A República Democrática do Congo, de fato, representou e, ainda hoje,
representa um grande desafio para a Organização das Nações Unidas. Este
organismo teve de lidar com a ameaça de desintegração territorial do Congo em
meio ao clima extremamente desfavorável e tenso da Guerra Fria.

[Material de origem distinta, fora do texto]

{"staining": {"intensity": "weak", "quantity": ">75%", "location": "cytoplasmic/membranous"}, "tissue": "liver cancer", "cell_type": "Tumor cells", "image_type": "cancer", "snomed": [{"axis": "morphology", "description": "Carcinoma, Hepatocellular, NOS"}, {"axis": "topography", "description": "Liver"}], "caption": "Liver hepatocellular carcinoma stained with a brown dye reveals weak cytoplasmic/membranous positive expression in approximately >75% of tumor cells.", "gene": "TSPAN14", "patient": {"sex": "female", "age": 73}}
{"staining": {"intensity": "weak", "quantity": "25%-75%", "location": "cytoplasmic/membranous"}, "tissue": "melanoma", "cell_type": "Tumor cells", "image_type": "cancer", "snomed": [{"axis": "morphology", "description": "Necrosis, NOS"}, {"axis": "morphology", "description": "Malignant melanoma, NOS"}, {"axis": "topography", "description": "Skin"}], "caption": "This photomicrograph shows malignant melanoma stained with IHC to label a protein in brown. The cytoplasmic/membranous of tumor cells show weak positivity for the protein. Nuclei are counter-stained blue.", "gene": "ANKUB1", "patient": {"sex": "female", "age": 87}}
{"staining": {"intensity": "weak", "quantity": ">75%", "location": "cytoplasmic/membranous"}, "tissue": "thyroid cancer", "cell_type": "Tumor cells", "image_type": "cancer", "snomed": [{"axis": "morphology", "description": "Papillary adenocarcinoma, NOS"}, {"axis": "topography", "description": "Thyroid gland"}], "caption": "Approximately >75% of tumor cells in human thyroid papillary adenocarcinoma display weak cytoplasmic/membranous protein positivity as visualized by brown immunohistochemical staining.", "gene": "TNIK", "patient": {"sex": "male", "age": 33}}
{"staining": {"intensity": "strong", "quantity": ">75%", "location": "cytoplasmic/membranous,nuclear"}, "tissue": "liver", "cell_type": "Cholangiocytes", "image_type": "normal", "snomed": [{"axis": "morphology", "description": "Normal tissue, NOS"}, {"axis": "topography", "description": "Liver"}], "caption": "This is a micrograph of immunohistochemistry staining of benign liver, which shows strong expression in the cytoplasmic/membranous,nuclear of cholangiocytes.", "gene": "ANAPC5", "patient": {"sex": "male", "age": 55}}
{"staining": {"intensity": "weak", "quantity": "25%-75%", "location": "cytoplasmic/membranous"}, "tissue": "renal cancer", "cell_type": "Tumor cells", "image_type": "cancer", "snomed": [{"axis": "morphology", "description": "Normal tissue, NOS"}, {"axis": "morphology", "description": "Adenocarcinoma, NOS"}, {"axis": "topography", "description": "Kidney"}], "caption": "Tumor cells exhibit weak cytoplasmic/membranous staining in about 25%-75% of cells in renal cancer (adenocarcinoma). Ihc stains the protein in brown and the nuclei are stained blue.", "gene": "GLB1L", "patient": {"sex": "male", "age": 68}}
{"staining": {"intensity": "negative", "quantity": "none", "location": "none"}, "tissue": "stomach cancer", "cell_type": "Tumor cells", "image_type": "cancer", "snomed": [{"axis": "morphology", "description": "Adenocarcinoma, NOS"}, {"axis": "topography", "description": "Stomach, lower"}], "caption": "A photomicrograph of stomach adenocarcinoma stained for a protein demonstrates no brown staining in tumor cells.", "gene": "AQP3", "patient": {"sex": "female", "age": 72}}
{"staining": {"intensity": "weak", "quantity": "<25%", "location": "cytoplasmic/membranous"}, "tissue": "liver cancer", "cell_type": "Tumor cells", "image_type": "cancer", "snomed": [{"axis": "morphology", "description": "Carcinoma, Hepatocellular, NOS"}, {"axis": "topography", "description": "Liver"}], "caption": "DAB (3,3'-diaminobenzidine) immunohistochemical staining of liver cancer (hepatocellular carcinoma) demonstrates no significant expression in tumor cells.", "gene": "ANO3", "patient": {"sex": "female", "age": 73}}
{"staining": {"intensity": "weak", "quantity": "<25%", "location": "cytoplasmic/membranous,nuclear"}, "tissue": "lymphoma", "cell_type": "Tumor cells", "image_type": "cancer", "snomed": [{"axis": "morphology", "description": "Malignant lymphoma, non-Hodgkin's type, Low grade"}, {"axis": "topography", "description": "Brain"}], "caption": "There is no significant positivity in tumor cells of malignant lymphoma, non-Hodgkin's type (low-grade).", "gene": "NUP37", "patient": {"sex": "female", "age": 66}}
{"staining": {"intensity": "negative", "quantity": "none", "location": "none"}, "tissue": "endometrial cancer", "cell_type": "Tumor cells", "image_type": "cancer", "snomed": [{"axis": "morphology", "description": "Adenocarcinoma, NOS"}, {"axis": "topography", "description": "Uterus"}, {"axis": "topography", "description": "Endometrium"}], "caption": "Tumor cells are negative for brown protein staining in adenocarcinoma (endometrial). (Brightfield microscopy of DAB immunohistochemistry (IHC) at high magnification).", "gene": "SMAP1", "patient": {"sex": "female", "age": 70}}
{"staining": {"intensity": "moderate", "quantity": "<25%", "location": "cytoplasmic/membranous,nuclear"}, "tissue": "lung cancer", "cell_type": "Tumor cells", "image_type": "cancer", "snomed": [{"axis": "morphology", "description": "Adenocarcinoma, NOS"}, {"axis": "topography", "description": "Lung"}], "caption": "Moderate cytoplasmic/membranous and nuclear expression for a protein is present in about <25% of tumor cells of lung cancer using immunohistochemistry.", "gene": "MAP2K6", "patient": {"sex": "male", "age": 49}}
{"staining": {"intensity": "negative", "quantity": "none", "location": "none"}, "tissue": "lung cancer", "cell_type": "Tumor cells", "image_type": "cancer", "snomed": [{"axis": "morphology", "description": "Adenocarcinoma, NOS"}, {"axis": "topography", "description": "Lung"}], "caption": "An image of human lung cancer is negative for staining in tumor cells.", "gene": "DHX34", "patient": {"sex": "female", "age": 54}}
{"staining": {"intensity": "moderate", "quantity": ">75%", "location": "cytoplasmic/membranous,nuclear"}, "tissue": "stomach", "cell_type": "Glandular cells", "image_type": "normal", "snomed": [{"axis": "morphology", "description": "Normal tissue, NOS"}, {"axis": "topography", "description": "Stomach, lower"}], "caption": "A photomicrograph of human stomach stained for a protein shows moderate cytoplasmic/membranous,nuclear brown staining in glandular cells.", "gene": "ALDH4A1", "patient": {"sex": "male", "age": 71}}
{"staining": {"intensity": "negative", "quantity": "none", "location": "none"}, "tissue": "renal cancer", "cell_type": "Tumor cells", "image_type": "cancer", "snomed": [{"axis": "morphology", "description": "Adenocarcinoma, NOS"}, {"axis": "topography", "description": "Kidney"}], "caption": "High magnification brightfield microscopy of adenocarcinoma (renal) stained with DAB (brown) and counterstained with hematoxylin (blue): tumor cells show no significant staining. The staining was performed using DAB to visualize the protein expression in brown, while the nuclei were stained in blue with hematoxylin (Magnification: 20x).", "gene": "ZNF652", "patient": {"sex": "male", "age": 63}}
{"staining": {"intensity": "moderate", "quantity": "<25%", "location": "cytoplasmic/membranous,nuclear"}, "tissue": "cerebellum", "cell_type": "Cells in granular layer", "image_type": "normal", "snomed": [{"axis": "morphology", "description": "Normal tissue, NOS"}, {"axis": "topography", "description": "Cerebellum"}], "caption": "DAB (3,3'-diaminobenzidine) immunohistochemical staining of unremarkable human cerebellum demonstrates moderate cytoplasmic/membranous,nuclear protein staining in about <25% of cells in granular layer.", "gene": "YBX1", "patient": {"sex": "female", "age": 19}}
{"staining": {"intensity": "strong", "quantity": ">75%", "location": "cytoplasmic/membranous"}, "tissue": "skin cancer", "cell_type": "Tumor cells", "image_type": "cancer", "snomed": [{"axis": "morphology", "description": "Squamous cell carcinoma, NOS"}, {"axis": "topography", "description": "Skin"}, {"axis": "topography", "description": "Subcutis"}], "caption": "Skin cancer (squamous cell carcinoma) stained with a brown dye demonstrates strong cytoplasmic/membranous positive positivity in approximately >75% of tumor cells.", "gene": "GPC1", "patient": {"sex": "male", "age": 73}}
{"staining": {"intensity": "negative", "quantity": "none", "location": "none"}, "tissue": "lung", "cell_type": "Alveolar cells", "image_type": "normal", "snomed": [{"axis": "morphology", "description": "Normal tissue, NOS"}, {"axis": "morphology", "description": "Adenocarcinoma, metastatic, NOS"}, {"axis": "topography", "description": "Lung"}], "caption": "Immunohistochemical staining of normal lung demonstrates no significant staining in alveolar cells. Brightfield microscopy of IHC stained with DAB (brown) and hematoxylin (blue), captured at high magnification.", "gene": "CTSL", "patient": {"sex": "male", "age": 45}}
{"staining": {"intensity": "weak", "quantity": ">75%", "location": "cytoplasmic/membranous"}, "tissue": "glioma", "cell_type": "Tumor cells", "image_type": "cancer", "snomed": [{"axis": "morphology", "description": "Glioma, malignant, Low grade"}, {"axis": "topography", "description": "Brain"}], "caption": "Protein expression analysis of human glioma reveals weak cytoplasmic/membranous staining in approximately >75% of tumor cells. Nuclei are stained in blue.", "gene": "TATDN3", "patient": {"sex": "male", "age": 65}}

Após uma
intervenção que mostrou as falhas do organismo contaminado pela divergência
política entre as potências dominantes da época, a ONU teve de se reinventar para
fazer frente aos desafios que a nova ordem mundial trazia consigo no início da
última década do século XX.
A redefinição dos objetos das ameaças nos conflitos, com foco nas questões
humanitárias e no atendimento às questões ligadas ao desenvolvimento ampliaram
a forma de participação da ONU no mundo, através de suas operações de paz
multidisciplinares.
Na volta ao regime “democrático” no Congo, com a ascensão de Laurent
Kabila ao poder, houve uma vaga esperança de que o país conseguisse se libertar
da corrente de pobreza e crise que permeava o país desde sua origem. No entanto,
tais votos logo se esvaneceram, na medida em que o novo presidente demonstrou
uma forma de governo similar com a de seu antecessor, impondo seu caráter
clientelista e autoritário no poder.
O recrudescimento do conflito na RDC nos anos 90 chamou a atenção,
primeiramente, dos países africanos, que buscaram dar uma solução “africana” para
a crise. Logo viram-se obrigados a solicitar ajuda da ONU para que as partes
envolvidas nos confrontos cessassem suas hostilidades. O Acordo de Lusaka, que
reuniu os países envolvidos no conflito, cedeu as bases para a atuação da nova
Operação de Paz da ONU no país.
A MONUC é a operação de paz mais custosa que a ONU já patrocinou na sua
história. Ela conta com um aporte de recursos no valor de aproximadamente 1 bilhão
de dólares por ano, que garantem a continuidade do processo de paz na RDC.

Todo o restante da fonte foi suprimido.